Well, we could try to do what Gtk does, and just not worry about what happens when you modify directly the buffer. Not sure how wise is that.
Comment 8 Emmanuele Bassi (:ebassi) 2014-01-16 15:06:09 UTC
(In reply to comment #7)
> Well, we could try to do what Gtk does, and just not worry about what happens
> when you modify directly the buffer. Not sure how wise is that.

well, since there is no documentation detailing the fact that modifying the TextBuffer will result in signals being emitted by the ClutterText actor(s) using it, I think we found a nice grey area to exploit at our advantage.

so:

  • clutter_text_delete_text() should:
    ‣ emit ClutterText::delete-text
    ‣ call clutter_text_buffer_delete_text()

and we remove the ClutterText::delete-text emission from the ClutterTextBuffer::deleted-text handler inside ClutterText.

this does suck a bit, but at least we're consistent with GTK+; you should probably add a comment pointing to this bug inside clutter_text_delete_text().
Comment 9 Alejandro Piñeiro Iglesias (IRC: infapi00) 2014-01-16 17:09:23 UTC
Created attachment 266489 [details] [review]
Emit ClutterText::delete-text before changing the text

As clutter_text_buffer_delete_text was used in two different places, and both would need a ClutterText::delete-text emission, I create a new method to do both things. In that way the explanatory comments are places just once, as would apply in both cases. Using all the power of my imagination I called that method clutter_text_real_delete_text (taken from gtk), but it is not a really good name.

(Collected data entries)
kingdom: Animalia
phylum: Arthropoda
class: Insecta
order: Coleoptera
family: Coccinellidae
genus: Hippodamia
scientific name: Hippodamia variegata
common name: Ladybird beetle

==

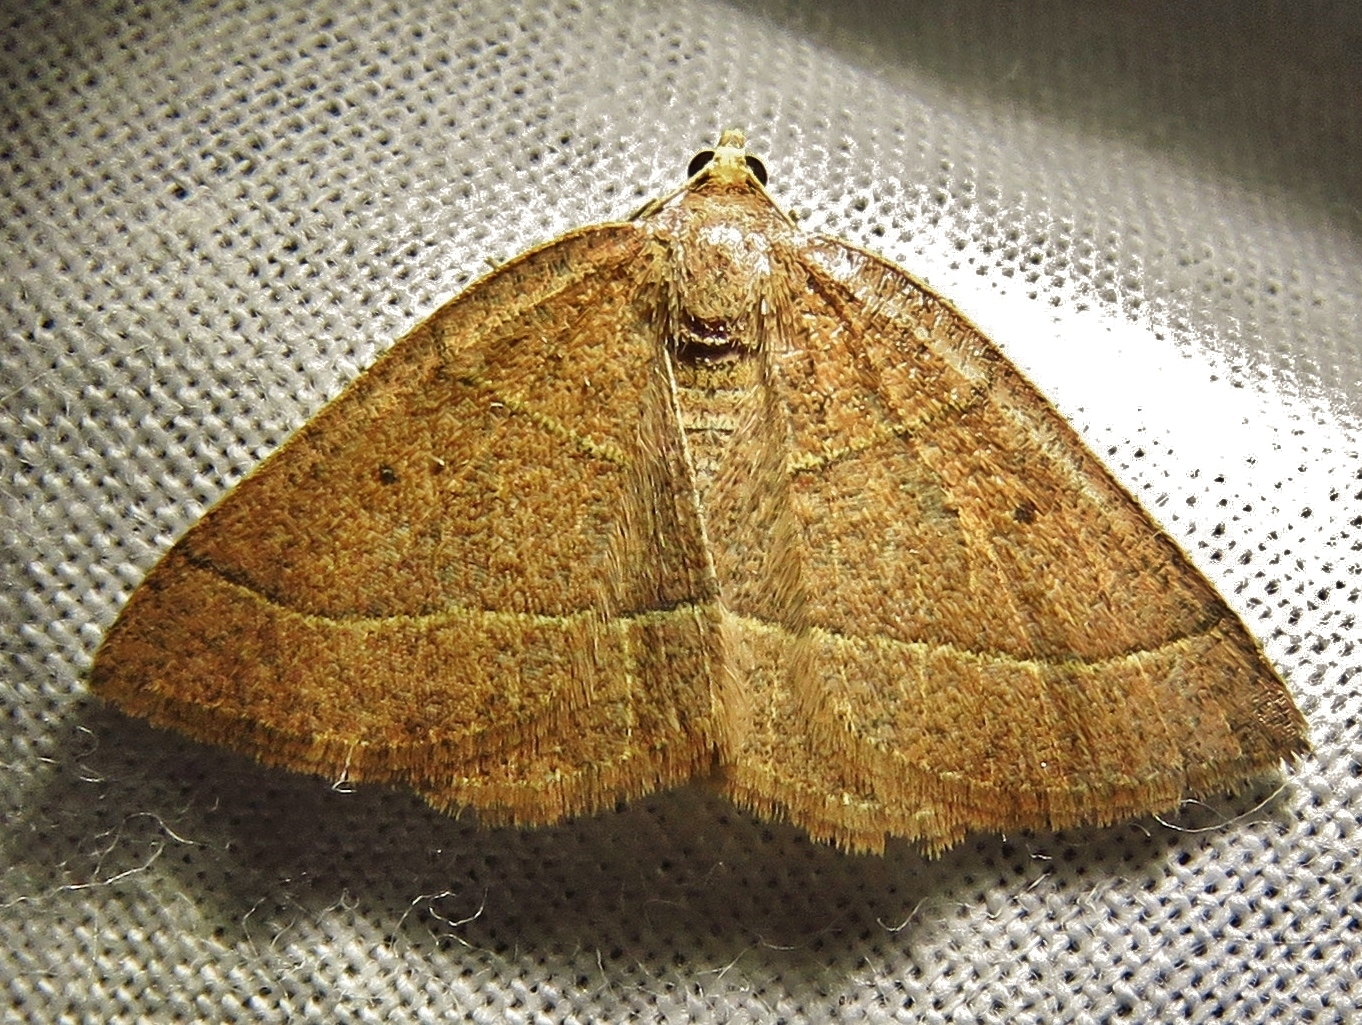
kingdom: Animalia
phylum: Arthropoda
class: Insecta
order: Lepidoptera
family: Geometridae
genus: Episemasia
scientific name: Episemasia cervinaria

==

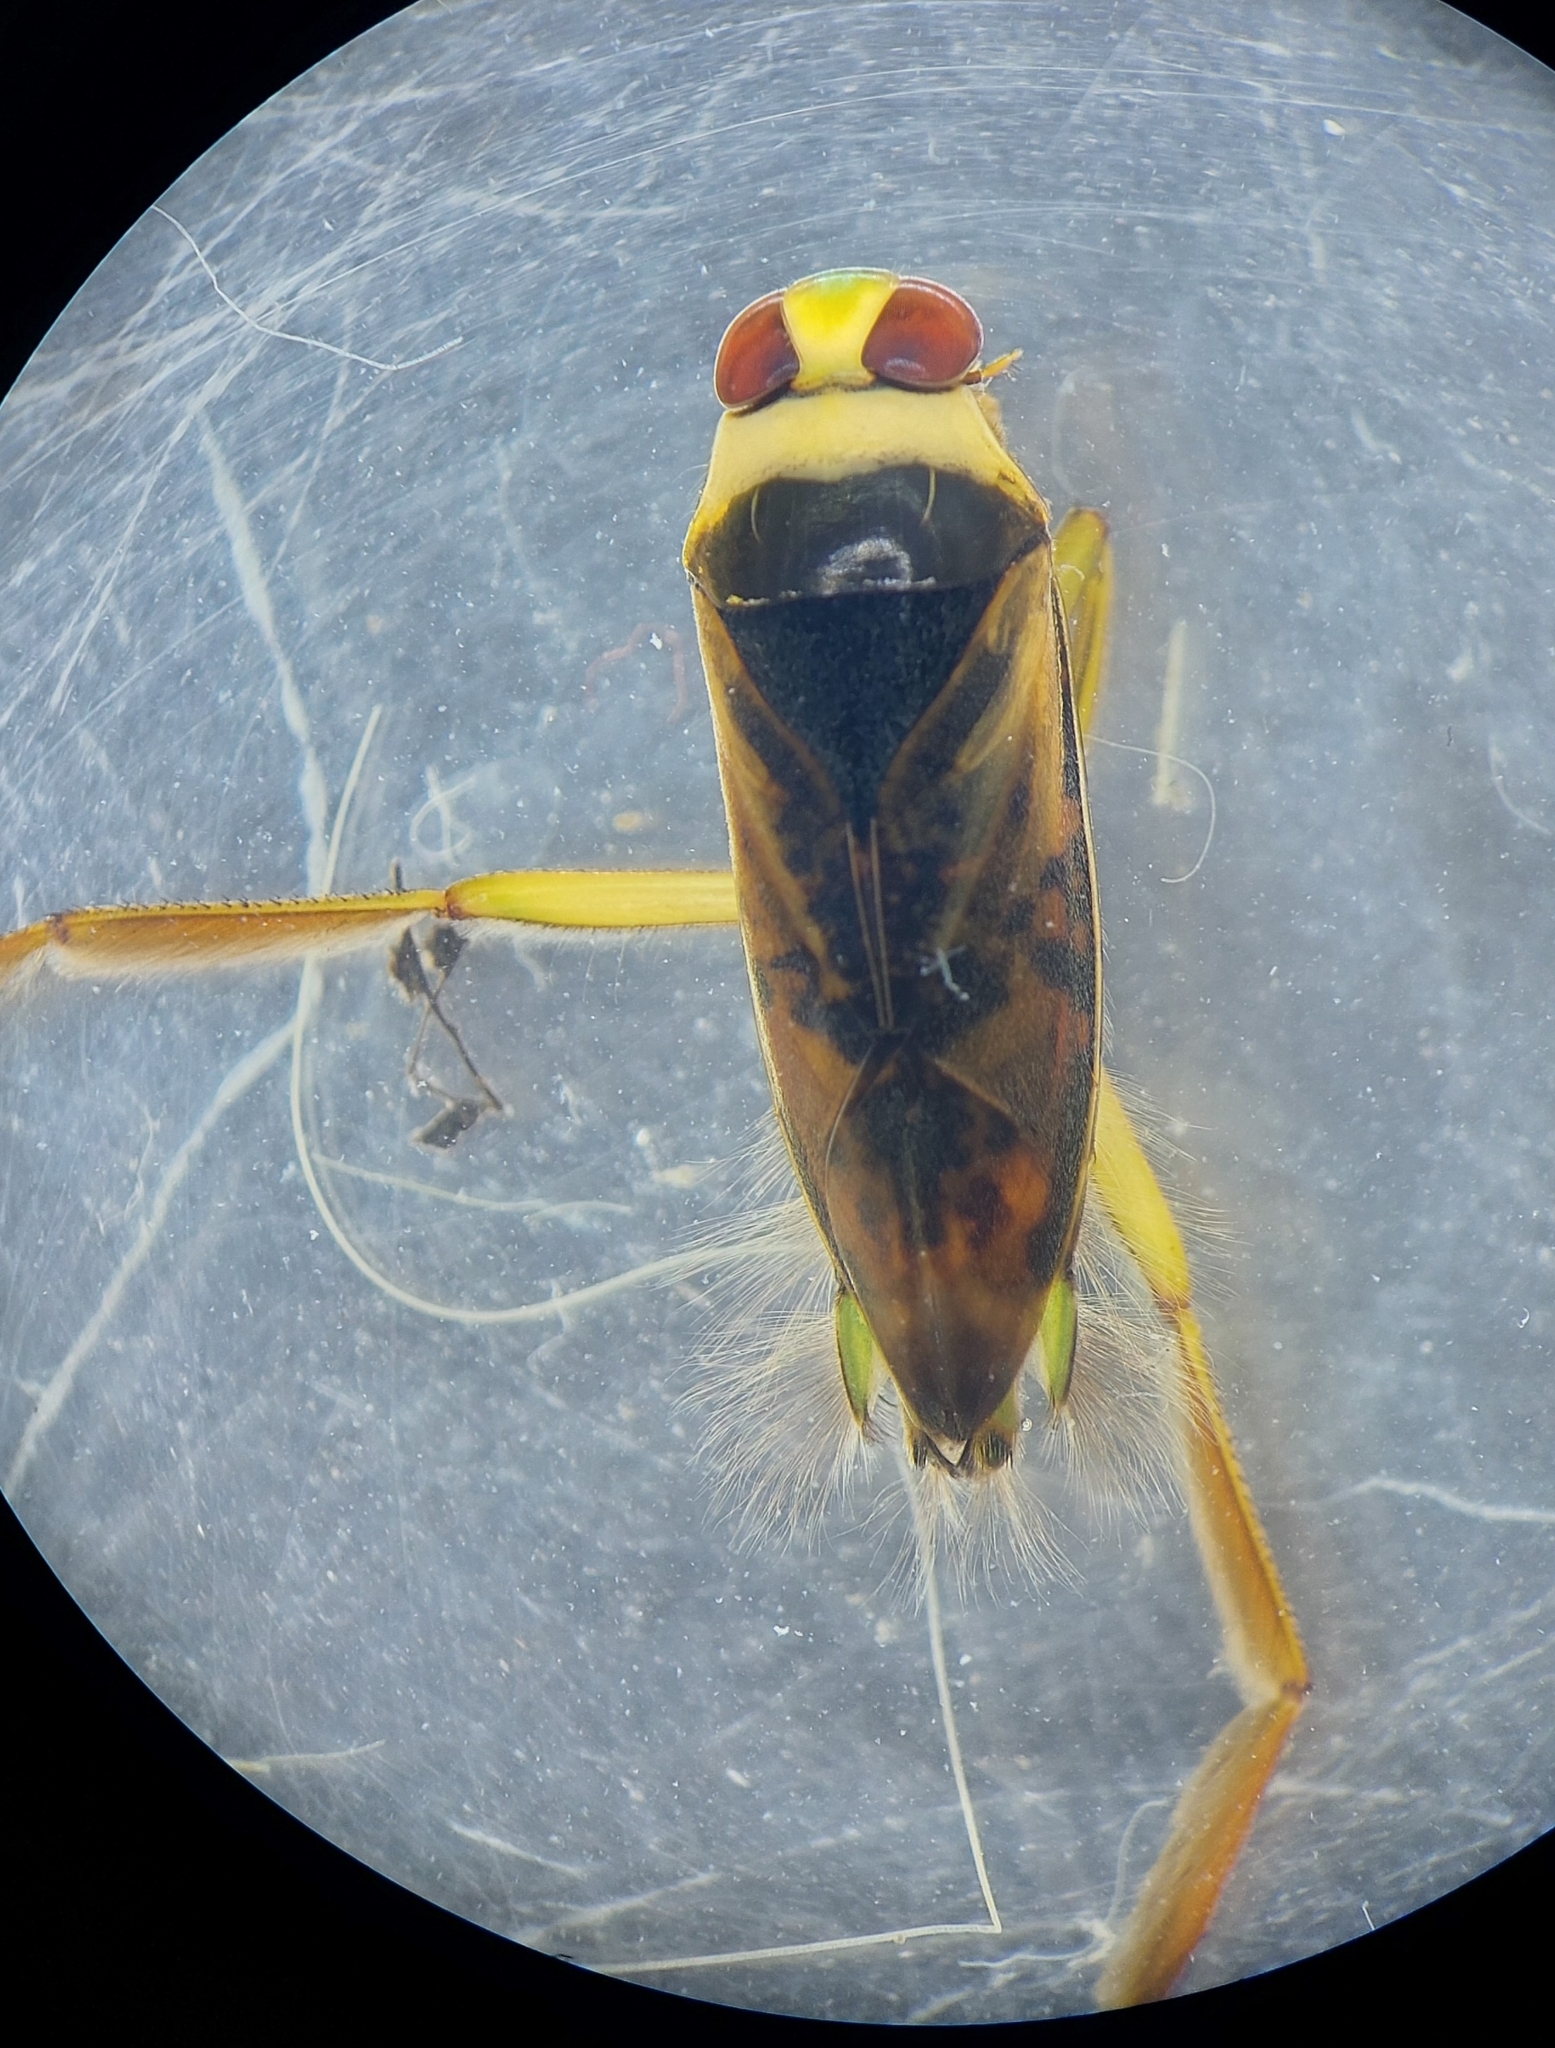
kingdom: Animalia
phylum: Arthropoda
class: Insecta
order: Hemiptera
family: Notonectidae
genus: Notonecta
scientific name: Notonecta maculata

» **Explore the material**:
A. Reproduce the stretch of the bug discussion from "well, since there" through "at our advantage.".
B. List every distinct function name beginning with "clutter_" that appears in the bug discussion, giving each name once.
This material was gathered from a different source than the bug discussion.

» **Responses to the exercise**:
A.
well, since there is no documentation detailing the fact that modifying the TextBuffer will result in signals being emitted by the ClutterText actor(s) using it, I think we found a nice grey area to exploit at our advantage.

B.
clutter_text_delete_text()
clutter_text_buffer_delete_text()
clutter_text_real_delete_text